Teks Bacaan:
===============
Saif Al Battar
Jum'at, 26 Agustus 2011 08:27:49
Hits: 1745
Arrahmah.com – Setiap kali memasuki sepuluh hari
terakhir bulan Ramadhan, Rasulullah SAW senantiasa beri’tikaf di dalam
masjid. Beliau meninggalkan semua pekerjaan duniawi dan menyibukkan diri
dalam ibadah mahdhah. Seluruh waktu, pikiran, dan tenaganya dicurahkan
untuk taqarrub, mendekatkan diri kepada Allah SWT. Beliau juga melibatkan anak dan istri-istri beliau dalam kekhusyu’an ibadah.
I’tikaf selama sepuluh hari terakhir bulan Ramadhan adalah amal
kebajikan yang senantiasa dijaga oleh Rasulullah SAW. Pada tahun beliau
wafat, beliau bahkan beri’tikaf selama dua puluh hari. Tidak heran
apabila para ulama menjelaskan bahwa hokum I’tikaf adalah sunnah
muakkadah. I’tikaf sudah semestinya menjadi amalan andalan orang-orang
shalih, sebagai satu sarana utama untuk meraih lailatul qadar.
===============
Tugas Anda: Tulis ulang bagian teks tentang i’tikaf di atas, mulai dari "I’tikaf selama sepuluh" sampai dengan "meraih lailatul qadar.", dan ubah "meraih" menjadi "mendapatkan".

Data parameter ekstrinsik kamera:
===============
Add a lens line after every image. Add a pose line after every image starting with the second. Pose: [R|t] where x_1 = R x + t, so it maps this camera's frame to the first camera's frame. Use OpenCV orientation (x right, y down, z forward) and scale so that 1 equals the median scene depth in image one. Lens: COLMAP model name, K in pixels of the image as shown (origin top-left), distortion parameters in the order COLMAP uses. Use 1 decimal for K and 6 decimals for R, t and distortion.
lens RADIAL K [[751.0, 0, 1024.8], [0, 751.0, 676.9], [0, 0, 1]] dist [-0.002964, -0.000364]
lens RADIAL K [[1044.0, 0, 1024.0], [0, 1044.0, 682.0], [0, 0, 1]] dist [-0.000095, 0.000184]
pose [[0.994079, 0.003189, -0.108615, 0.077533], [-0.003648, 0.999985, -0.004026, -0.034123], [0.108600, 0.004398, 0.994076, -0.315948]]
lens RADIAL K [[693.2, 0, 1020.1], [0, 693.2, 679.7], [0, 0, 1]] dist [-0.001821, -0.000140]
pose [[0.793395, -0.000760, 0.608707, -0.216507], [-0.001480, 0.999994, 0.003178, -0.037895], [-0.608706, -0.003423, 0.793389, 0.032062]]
===============
Jawaban Latihan:
I’tikaf selama sepuluh hari terakhir bulan Ramadhan adalah amal
kebajikan yang senantiasa dijaga oleh Rasulullah SAW. Pada tahun beliau
wafat, beliau bahkan beri’tikaf selama dua puluh hari. Tidak heran
apabila para ulama menjelaskan bahwa hokum I’tikaf adalah sunnah
muakkadah. I’tikaf sudah semestinya menjadi amalan andalan orang-orang
shalih, sebagai satu sarana utama untuk mendapatkan lailatul qadar.